Rhetorical questions. We get them all the time. They usually seek some sort of answer based off of generalized opinions, usually those of the person asking the question.
One that sticks out for me is, “Why would anyone live there?” Pick any place, and you will find solid arguments about why people live there (weather, scenery, job availability, close to family, etc.). But usually there is something very personal about the decision. And if the person asking the question doesn’t espouse those same feelings, they simply can’t understand why someone would live ... there.
What's the End Game of Determining Customer Churn?
Every day, consumers, customers and clients make choices in the same way. Why would a customer choose a store location that is farther away from their home with higher prices? Why would a consumer pick the name brand over a private label or generic version?
All good questions. Often, if asked, someone will try to rationalize their decision(s), but usually it comes down to intangibles. The store that is farther away just “feels” cleaner. The private label brand didn’t have an eye-catching label. They support local business versus national chains. And so on.
When we look at all the surveys we field and all the data we collect, these types of reasons are unlikely to show up. I see it all the time. A client will hear about a reason for churn, then they will try to formulate an attribute question that adequately measures that perception. Yet it never really ends up capturing that customer “mood”; rather it just lengthens the survey and becomes yet another reporting metric that gets lost in the mix.
We try in so many ways to put a number against an opinion, feeling or inclination. Even in adding that seemingly harmless “one more question” never really gets at what we are trying to accomplish.
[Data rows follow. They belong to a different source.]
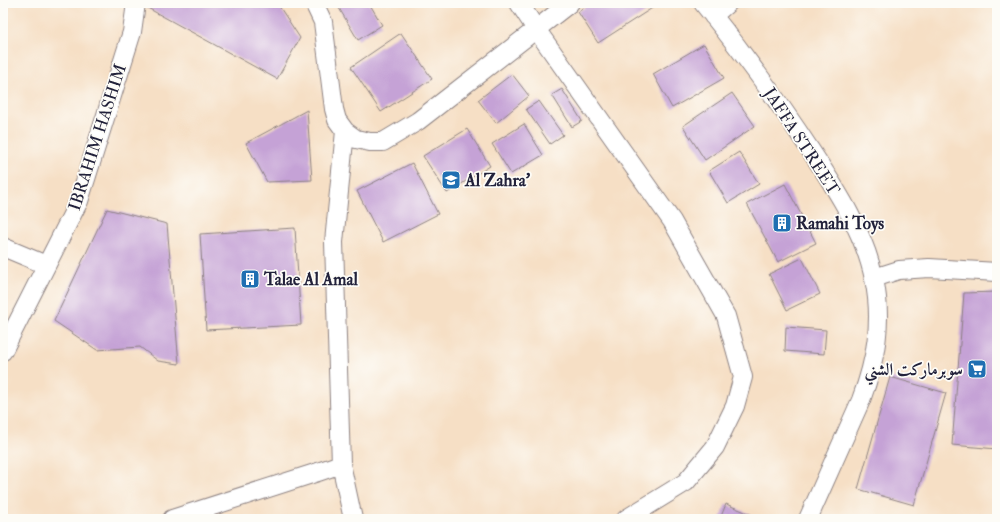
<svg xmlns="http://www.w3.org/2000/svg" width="1000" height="522" viewBox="0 0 1000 522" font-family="'IM FELL Double Pica',Amiri,serif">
	<rect width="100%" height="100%" fill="#fdfcf7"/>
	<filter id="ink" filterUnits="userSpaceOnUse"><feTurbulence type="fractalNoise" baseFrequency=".025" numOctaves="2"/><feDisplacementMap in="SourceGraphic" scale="8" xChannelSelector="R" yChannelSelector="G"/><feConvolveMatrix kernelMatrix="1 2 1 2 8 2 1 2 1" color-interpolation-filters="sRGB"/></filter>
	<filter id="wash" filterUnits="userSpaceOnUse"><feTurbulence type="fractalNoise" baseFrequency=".012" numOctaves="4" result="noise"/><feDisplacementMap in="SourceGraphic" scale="16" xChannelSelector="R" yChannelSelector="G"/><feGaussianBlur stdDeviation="0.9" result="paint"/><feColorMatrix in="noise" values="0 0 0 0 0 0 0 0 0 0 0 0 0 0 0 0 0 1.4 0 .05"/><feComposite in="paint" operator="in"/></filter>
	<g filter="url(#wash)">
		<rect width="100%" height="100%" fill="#f6dfc5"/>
		<g id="blocks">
			<!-- building -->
			<path fill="#c5a2d6" d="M146,3H277L300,38L277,79L144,6Z
				M336,3H369L382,25L358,40Z
				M591,3H660L598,43L578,12Z
				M401,33L432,79L381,112L351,67Z
				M704,44L724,78L672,108L653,74Z
				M512,74L529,96L496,123L478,100Z
				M562,89L582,121L572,127L552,95Z
				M732,93L755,126L705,160L683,126Z
				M539,101L563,135L550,144L526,109Z
				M307,110L312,180L267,182L246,143Z
				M524,124L543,155L511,174L492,144Z
				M467,129L490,166L447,193L423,156Z
				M739,152L759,184L728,203L709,171Z
				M412,163L438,214L383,242L357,191Z
				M785,184L816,243L778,262L747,204Z
				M107,209L167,224L179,364L158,361L140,347L97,350L54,321Z
				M295,228L301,325L206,330L200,234Z
				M802,258L820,294L787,310L769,274Z
				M997,292V449L952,445L964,293Z
				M786,327L826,330L824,354L785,351Z
				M890,377L946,393L914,505L858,489Z
				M726,504L762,519H720Z"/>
		</g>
	</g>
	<g filter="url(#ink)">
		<use href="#blocks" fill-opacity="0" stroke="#8c8080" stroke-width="1"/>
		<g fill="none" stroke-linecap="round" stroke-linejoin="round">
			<!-- street casing -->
			<g stroke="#8c8080" stroke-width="20">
				<path id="street" d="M314,3L323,22L334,109L337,120L345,131L356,139L370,142H383L418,121L570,3
					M519,3L536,29L672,221L726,316L743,377L735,406L715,447L686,482L626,519
					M703,3C742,51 779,102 813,154C838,192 865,234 874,279C883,321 876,360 861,400L808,519
					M713,16L728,3
					M345,131L334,242L341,464L353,519
					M3,247L46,265
					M874,278L899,270L929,268L997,272
					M3,351L79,201L132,32L136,3
					M172,519L318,472L341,464"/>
			</g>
			<!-- street -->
			<use href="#street" stroke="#fff" stroke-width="18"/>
		</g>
	</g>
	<!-- icons -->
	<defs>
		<g id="school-square" transform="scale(1)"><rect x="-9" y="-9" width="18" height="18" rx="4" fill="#1f6fb2" stroke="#fdfcf7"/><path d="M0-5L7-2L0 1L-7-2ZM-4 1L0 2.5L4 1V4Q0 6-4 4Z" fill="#fff"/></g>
		<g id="building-square" transform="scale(1)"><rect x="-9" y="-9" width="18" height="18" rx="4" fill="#1f6fb2" stroke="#fdfcf7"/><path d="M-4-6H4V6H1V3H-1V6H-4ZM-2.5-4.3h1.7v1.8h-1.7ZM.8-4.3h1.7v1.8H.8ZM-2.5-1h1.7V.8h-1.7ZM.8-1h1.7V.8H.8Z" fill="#fff"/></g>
		<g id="supermarket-square" transform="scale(1)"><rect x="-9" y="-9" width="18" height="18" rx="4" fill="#1f6fb2" stroke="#fdfcf7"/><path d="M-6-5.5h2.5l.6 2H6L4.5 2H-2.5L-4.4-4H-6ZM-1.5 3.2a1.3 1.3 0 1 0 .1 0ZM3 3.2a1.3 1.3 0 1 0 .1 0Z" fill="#fff"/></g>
	</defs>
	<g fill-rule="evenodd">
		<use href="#school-square" x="451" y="180"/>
		<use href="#building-square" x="782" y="223"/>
		<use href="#building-square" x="250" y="279"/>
		<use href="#supermarket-square" x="977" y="369"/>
	</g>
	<g text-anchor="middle" stroke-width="3.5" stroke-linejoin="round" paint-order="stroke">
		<!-- street labels -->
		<g font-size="17" fill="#22223b" stroke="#fdfcf7">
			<text transform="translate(97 137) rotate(-72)" y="6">IBRAHIM HASHIM</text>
			<text transform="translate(802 141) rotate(57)" y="6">JAFFA STREET</text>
		</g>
		<!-- poi labels -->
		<g font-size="17" font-weight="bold" fill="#22223b" stroke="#fdfcf7" text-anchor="start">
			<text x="465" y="186">Al Zahra'</text>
			<text x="796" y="229">Ramahi Toys</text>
			<text x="264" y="285">Talae Al Amal</text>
			<text x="963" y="375" text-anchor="end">سوبرماركت الشني</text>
		</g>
	</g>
	<!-- margin -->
	<rect width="1000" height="522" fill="none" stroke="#fdfcf7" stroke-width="16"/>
</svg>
That goal should be put in place surrounding any CX management software — which is usually summarized as “we want to retain customers and find what drives them to our competition so we can fix that.”
Related Article: Understanding the 'Why' Behind Customer Churn
Surveys Should Be Beginning of the Customer Journey
Early on in my days in customer experience, the goal of closed-loop customer experience management was to find those reasons; they just needed to have a low overall score, then it was the role of the customer experience manager to understand the reason for that score.
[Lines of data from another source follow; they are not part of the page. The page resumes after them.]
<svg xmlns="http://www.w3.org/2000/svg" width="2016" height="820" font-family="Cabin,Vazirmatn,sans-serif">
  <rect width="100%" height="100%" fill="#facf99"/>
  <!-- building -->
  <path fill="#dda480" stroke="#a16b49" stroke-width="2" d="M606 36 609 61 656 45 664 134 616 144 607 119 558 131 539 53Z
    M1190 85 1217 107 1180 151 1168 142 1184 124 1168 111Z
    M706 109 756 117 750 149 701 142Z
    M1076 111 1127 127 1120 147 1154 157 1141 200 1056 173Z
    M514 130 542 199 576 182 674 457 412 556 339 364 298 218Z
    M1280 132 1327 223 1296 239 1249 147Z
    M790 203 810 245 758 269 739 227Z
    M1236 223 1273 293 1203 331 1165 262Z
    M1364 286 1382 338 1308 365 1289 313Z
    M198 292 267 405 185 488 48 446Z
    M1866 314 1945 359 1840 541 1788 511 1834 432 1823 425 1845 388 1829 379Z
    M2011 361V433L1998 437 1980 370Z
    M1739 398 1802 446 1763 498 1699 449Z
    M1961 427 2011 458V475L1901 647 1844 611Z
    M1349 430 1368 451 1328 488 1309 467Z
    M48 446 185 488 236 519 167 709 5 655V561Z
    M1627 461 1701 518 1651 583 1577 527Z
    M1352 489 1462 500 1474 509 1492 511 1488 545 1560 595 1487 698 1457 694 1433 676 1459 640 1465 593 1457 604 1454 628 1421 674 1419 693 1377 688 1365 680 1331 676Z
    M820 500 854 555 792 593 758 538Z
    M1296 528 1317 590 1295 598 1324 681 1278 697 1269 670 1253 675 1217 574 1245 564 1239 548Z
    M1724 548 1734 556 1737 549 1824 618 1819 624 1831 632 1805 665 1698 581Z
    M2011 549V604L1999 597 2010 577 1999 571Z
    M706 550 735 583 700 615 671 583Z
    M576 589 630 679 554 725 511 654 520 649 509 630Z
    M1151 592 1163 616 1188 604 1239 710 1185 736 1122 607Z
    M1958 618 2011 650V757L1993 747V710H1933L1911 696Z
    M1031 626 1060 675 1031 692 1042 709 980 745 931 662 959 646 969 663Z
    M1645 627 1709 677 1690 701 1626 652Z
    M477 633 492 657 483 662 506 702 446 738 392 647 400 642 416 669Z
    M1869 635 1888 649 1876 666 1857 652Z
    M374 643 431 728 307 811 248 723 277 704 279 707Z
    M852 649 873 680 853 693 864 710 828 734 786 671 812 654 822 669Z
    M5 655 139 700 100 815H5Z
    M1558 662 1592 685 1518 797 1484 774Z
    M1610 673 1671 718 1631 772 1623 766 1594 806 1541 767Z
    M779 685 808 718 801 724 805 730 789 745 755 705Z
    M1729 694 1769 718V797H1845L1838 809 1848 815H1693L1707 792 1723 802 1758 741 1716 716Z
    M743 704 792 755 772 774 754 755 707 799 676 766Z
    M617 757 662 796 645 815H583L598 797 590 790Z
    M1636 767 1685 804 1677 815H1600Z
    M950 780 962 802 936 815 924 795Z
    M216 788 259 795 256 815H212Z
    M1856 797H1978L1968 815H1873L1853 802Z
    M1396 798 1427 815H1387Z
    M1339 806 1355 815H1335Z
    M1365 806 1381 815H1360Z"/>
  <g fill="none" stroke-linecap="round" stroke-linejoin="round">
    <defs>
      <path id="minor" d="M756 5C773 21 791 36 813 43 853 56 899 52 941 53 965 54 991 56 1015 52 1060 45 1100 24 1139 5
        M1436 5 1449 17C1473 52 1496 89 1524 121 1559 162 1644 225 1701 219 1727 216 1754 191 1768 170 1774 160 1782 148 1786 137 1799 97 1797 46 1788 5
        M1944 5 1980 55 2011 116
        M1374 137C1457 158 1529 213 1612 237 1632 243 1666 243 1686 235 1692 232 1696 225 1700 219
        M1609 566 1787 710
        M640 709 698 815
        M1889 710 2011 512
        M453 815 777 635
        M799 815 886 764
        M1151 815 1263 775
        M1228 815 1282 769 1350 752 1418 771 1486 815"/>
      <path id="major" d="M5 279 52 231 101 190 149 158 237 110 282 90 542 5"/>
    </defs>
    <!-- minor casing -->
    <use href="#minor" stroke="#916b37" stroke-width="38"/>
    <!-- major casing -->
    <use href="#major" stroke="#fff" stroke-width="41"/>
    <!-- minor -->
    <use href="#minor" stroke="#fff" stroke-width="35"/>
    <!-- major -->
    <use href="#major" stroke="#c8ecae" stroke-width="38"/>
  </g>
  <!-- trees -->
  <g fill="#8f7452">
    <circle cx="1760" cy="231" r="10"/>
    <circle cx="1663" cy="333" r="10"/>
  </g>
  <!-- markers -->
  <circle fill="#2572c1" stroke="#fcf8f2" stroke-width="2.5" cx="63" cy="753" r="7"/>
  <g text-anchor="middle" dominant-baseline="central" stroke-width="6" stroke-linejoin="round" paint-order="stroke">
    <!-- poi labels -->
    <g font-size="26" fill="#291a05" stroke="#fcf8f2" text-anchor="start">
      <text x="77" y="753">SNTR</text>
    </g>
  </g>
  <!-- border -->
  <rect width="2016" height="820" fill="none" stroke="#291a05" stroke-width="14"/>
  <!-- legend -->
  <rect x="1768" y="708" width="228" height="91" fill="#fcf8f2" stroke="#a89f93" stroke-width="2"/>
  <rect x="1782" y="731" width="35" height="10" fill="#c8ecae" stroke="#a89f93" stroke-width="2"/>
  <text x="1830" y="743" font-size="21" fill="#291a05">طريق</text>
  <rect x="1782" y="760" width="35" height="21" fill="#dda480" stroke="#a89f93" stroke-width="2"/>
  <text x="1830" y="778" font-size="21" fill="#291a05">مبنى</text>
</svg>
Despite the mass surveying of the population, those of us within the industry forget that our predefined list of attributes does not necessarily represent the entire consideration set of our customers and that attribute analytics will bubble up some themes, but not necessarily define the cause. My score of a seven might be very different from your perception of a seven.
Instead of asking each customer to participate in more surveys, and longer surveys, you need to determine how to push the right survey at the right time. It is not a simple router with an overriding resting period; rather, you need an engine that is designed to flexibly get feedback where it is most needed. Instead of adding “more sample size” to a particular touchpoint, we should all take more time to listen to customers.
Related Article: The Most Important Customer Survey Question
Pushing Out the Right Customer Surveys at Right Time
One of our clients is a leading homebuilder. They have chosen to receive every survey response, not just the low ratings. They, in turn, are responsible for a discussion with each of their respective customers so they can understand things that went well in a bad move-in experience and those that could even be improved during a good experience. All ideas that could just be filtered out as an average now instead become a source for taking action even where there was no “number.”
What I like best about their approach is that the survey data is not seen as the end of the journey — but rather as the beginning to even greater awareness on not only that customer’s experience, but also as a way to make the next customer’s experience even better.